Data to examine:

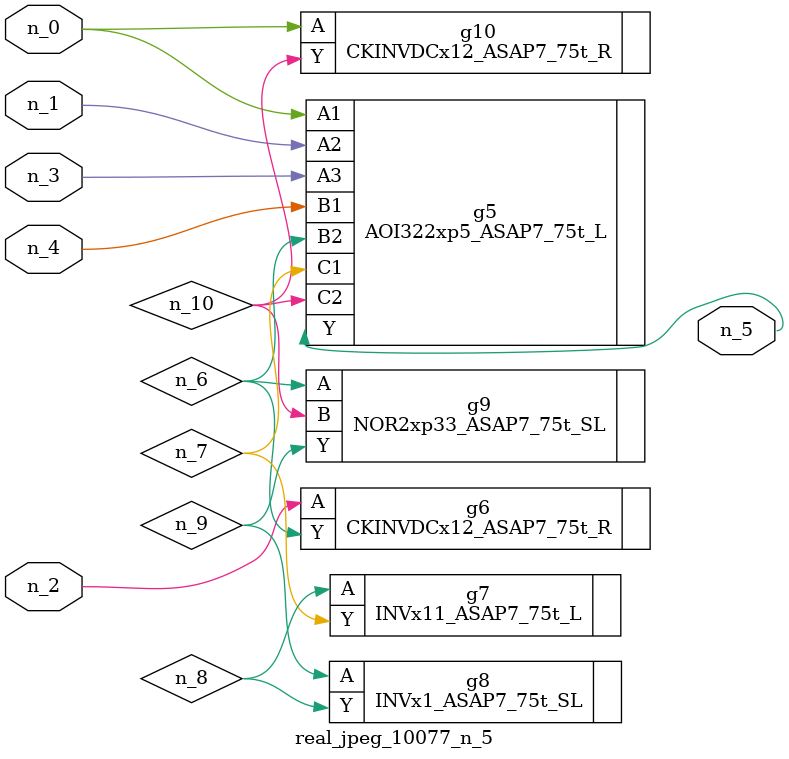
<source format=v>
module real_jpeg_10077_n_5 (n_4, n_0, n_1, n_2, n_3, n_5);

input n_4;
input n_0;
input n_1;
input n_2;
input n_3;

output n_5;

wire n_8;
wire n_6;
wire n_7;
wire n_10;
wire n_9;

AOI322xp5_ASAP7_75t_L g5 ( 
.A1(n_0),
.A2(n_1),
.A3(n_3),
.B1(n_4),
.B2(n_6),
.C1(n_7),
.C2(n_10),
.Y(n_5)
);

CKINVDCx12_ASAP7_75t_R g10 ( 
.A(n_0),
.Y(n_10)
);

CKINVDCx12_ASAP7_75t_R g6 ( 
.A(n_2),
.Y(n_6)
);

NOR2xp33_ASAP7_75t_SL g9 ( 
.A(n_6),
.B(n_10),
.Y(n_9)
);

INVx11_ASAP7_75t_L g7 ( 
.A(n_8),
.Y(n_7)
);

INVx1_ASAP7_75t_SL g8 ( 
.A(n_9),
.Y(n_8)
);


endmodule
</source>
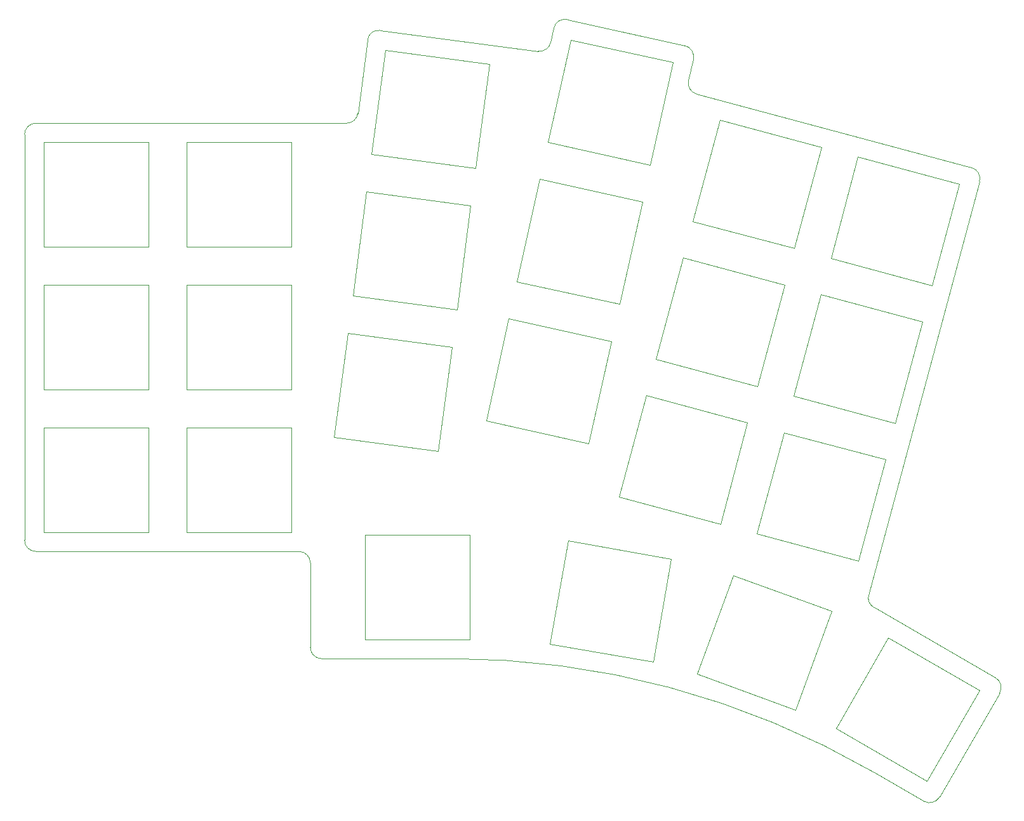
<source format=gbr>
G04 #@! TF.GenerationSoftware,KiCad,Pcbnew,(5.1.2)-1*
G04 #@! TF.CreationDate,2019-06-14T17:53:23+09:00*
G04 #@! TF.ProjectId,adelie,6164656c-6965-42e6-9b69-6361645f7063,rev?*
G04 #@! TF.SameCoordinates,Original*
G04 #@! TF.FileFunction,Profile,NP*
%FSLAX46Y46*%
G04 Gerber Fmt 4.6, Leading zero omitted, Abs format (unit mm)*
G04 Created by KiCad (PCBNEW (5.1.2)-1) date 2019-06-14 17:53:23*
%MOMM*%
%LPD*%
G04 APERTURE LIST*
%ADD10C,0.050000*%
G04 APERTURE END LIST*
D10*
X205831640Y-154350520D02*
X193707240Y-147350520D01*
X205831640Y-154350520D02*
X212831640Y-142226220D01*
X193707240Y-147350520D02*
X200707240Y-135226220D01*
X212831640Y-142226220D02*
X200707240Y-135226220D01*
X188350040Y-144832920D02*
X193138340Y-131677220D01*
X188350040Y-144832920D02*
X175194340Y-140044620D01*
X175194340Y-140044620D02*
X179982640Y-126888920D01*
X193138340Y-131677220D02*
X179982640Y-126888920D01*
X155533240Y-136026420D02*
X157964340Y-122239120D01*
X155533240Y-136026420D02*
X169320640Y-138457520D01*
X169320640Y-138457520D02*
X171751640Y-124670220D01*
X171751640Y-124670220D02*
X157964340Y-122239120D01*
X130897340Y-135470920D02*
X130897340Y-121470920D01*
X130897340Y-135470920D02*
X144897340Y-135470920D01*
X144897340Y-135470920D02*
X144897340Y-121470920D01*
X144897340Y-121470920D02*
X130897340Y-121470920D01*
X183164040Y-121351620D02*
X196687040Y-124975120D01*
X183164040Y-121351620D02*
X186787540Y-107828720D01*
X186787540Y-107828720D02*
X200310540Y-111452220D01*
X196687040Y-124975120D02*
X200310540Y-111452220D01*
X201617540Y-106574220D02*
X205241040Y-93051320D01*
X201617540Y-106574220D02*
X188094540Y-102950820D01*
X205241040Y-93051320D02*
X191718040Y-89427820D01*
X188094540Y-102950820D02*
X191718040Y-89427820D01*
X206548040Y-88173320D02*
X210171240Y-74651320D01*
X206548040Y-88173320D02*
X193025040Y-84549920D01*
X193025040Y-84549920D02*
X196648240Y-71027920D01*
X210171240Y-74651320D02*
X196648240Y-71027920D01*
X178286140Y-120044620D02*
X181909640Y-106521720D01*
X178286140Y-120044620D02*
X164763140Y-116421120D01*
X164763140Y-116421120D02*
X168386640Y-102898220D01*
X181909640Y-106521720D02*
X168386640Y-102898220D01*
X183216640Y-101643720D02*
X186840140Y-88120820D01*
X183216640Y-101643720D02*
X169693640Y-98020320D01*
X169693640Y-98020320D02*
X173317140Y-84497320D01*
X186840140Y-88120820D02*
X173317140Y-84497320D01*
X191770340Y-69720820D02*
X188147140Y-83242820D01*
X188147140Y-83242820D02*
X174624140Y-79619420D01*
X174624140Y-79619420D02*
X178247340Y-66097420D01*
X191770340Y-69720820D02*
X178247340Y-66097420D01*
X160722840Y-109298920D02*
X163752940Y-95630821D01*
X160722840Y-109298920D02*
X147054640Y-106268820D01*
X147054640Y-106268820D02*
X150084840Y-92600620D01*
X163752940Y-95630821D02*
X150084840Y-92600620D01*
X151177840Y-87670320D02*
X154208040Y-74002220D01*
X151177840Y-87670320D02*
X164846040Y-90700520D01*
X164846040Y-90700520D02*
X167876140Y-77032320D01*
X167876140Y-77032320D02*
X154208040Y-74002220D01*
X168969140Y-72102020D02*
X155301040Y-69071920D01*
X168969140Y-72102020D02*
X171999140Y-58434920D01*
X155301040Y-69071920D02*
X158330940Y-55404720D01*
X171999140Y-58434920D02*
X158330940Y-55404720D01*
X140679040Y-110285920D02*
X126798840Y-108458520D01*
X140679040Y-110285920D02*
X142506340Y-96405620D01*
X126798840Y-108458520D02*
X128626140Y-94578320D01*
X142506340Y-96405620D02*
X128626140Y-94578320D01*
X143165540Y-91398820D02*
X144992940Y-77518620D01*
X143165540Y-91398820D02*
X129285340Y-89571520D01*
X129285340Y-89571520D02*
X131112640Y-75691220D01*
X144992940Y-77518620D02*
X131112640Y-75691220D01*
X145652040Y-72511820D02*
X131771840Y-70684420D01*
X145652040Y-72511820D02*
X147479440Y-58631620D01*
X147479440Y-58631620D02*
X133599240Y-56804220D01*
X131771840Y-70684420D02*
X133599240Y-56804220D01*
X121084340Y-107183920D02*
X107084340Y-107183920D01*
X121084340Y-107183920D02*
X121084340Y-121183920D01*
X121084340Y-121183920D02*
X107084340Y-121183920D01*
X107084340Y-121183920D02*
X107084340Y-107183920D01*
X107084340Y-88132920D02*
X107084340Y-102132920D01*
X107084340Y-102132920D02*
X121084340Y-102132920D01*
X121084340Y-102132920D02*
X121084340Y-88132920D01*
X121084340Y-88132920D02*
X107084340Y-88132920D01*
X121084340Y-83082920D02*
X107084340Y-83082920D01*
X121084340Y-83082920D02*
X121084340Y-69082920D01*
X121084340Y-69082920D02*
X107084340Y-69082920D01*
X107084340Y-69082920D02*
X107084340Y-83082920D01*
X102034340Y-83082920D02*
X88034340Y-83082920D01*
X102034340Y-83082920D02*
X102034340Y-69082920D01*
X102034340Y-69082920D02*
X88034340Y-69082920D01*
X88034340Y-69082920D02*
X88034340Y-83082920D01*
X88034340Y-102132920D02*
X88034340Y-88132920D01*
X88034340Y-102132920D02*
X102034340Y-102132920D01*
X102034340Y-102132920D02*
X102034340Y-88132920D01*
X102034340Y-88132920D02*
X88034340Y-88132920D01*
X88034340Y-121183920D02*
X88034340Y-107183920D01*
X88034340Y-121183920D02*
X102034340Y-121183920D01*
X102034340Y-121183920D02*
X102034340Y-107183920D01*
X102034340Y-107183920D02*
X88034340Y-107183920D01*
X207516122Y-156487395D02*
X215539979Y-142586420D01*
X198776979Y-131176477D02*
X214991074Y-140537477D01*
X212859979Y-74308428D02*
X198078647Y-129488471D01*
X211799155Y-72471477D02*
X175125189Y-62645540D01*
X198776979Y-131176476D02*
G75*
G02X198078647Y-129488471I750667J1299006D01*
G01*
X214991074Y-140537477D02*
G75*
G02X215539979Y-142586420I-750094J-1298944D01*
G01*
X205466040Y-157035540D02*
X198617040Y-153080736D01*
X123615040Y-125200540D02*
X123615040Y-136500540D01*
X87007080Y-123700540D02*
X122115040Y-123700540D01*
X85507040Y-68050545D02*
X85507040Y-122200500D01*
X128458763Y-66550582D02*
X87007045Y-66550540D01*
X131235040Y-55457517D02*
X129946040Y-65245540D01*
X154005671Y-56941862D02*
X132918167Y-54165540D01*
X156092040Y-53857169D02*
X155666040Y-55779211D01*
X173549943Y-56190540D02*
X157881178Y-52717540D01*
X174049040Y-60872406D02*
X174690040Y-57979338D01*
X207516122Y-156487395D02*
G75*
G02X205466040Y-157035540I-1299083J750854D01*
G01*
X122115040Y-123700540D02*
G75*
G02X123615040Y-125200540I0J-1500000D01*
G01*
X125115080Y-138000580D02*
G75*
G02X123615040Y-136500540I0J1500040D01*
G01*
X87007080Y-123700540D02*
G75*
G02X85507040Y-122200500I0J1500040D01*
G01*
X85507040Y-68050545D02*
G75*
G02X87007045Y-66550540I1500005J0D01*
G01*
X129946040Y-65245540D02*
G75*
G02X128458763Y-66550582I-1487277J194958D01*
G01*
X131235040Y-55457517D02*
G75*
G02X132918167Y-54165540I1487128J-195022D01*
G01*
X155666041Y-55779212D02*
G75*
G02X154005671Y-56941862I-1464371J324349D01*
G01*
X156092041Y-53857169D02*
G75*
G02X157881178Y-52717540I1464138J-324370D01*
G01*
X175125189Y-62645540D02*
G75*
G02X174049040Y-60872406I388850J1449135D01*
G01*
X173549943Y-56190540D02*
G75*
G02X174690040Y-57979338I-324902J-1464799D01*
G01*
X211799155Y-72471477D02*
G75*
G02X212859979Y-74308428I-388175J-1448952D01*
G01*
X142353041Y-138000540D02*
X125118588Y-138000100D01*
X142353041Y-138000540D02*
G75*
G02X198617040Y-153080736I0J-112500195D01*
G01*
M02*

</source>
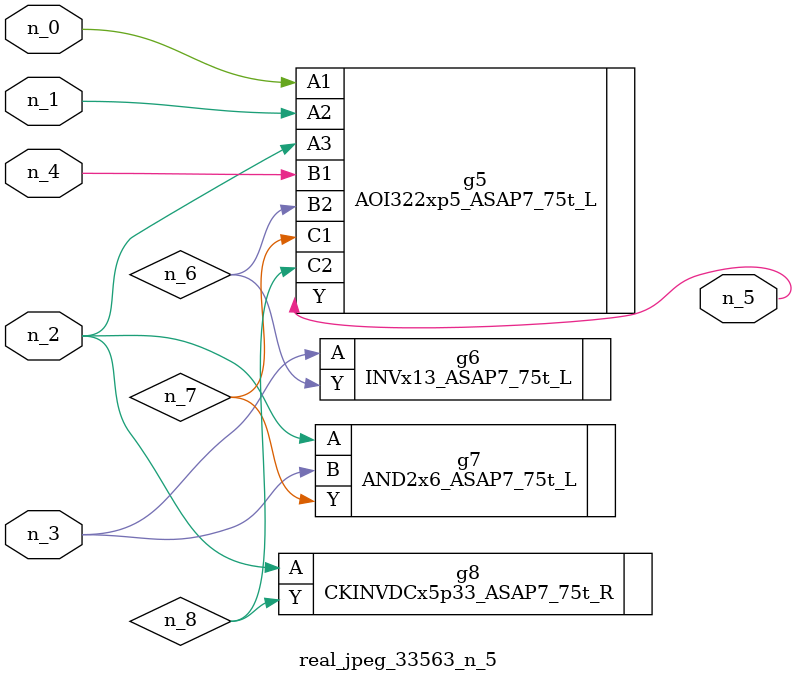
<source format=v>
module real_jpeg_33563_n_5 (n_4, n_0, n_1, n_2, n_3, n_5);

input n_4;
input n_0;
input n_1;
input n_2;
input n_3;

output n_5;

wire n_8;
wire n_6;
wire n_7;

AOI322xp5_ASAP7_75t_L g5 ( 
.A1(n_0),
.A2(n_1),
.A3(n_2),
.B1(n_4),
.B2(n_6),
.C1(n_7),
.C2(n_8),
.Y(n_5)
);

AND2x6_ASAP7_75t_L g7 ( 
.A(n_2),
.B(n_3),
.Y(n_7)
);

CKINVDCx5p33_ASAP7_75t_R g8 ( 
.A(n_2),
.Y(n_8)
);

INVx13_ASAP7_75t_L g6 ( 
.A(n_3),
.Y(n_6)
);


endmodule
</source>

What this task involves: Your response should contain each line of the listing in which the word "APERTURE" occurs.

Solution for this task:
G04 APERTURE LIST*
G04 APERTURE END LIST*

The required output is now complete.